Writes knowledge-graph/code-structure/_generated_at.yaml and knowledge-graph/experiments/_generated_at.yaml:

generated_at: "2026-03-15T10:00:00Z"
git_commit: "<sha>"
git_dirty: false
generator: scripts/scan_code_structure.py

Step 4: STALENESS

uv run python scripts/check_projection_staleness.py \
  --projections knowledge-graph/manuscript/projections.yaml

Reports which downstream .tex files are stale (input mtime > output mtime OR output missing).

Step 5: GENERATE

For each stale projection:

uv run python -c "
import jinja2
# Load template + KG data
# Render .tex file
# Write header: %% AUTO-GENERATED from run_id: <id>
"

Key invariants:

AUTO-GENERATED .tex files NEVER hand-edited (pre-commit hook checks header)
HUMAN-AUTHORED sections marked %% HUMAN-AUTHORED: do not overwrite
All numbers from MLflow via DuckDB — never manually typed
No timestamps/UUIDs in generated .tex — only run_ids (for idempotency)

Step 6: VALIDATE

# (a) Schema check
uv run python scripts/review_prd_integrity.py

# (b) Idempotency check
uv run python scripts/check_projection_staleness.py  # must report "all up to date"

# (c) Compile check
cd docs/manuscript/latent-methods-results/
pdflatex latent-methods-results.tex 2>&1 | tail -5
# Must exit 0 with no errors

If ANY check fails → BLOCK export, report specific failure.

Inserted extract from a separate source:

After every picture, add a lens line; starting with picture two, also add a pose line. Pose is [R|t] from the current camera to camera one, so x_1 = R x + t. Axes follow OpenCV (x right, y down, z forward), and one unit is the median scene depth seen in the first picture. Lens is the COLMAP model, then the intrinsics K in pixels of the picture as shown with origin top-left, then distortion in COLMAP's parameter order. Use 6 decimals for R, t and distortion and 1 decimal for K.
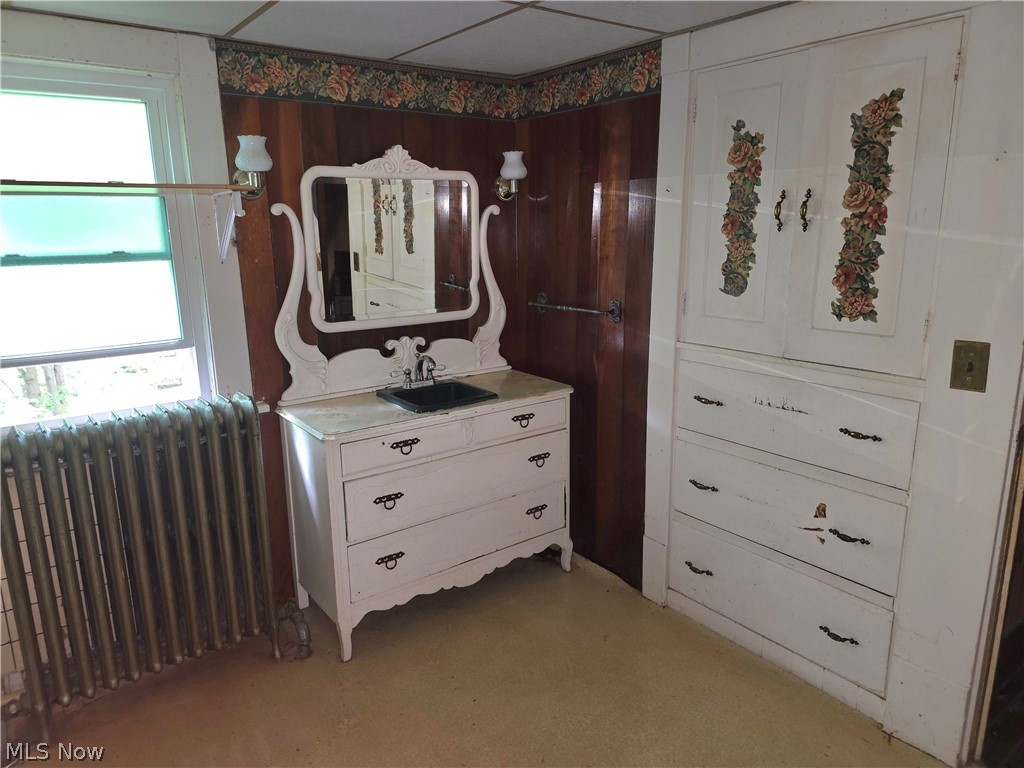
lens RADIAL K [[697.2, 0, 513.2], [0, 697.2, 384.4], [0, 0, 1]] dist [0.004582, -0.001282]
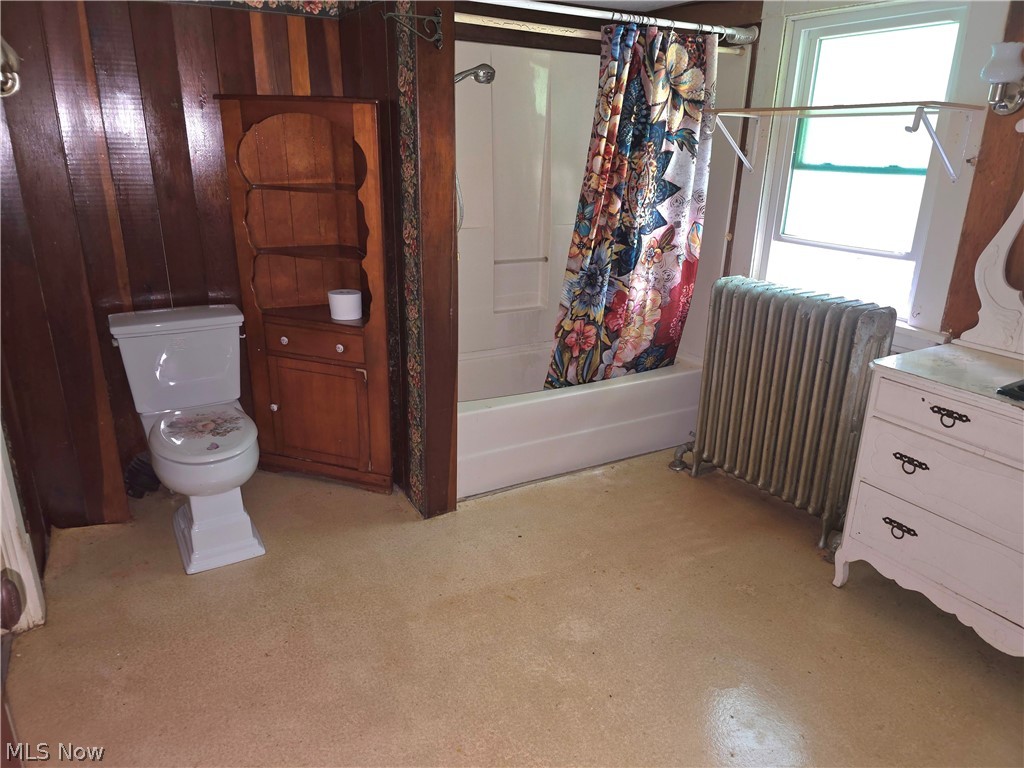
lens RADIAL K [[697.2, 0, 512.9], [0, 697.2, 380.5], [0, 0, 1]] dist [0.004582, -0.001282]
pose [[-0.125170, 0.331915, -0.934968, 0.669150], [-0.240351, 0.904164, 0.353157, -0.119425], [0.962582, 0.268925, -0.033398, 0.504782]]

Step 7: EXPORT (optional — only with --export-to flag)

# Atomic write: tmp → mv (never partial state in sci-llm-writer)
python3 -c "
import shutil, pathlib, tempfile, yaml
snapshot = {
    'generated_at': '...',
    'git_commit': '...',
    'status': 'complete' if not pending else 'incomplete',
    'pending_experiments': [...],  # from current_best.yaml
    'decisions': [...],  # from navigator.yaml
    'claims': [...],  # from manuscript/claims.yaml
}
tmp = pathlib.Path(tempfile.mktemp())
tmp.write_text(yaml.dump(snapshot))
dest = pathlib.Path('../sci-llm-writer/manuscripts/vasculature-mlops/kg-snapshot/kg-snapshot.yaml')
dest.parent.mkdir(parents=True, exist_ok=True)
shutil.move(str(tmp), str(dest))
"

Export gates (all must pass):

pdflatex compiles cleanly
Schema check passes (review_prd_integrity.py)
Idempotency: running Step 5 twice = identical output
No orphan run_ids (run_id in snapshot missing from mlruns/ → ERROR)

Key Files

File	Purpose
`scripts/scan_code_structure.py`	Step 1 — AST scanner
`scripts/scan_experiments.py`	Step 2 — MLflow/DuckDB extractor
`scripts/check_projection_staleness.py`	Step 4 — Staleness detector
`knowledge-graph/templates/*.j2`	Step 5 — Jinja2 templates
`knowledge-graph/manuscript/projections.yaml`	Step 4 input — dependency map
`knowledge-graph/code-structure/_generated_at.yaml`	Step 3 output — staleness stamp
`knowledge-graph/experiments/_generated_at.yaml`	Step 3 output — staleness stamp

Invariants

No timestamps/UUIDs in generated .tex (idempotency)
All numbers from MLflow via DuckDB — never typed manually
HUMAN-AUTHORED sections never overwritten
Export is atomic (tmp + mv — no partial state)
Orphan run_id = hard ERROR (not silent skip)
PENDING experiments = {status: "PENDING"} header in kg-snapshot.yaml

This Skill is Generic

To adapt for another repo:

Replace src/minivess/ with your source directory in Step 1
Replace mlruns/ with your experiment tracker path in Step 2
Replace Jinja2 templates with your downstream output format
Update projections.yaml with your dependency map Everything else (stamp, staleness, validate, export) works unchanged.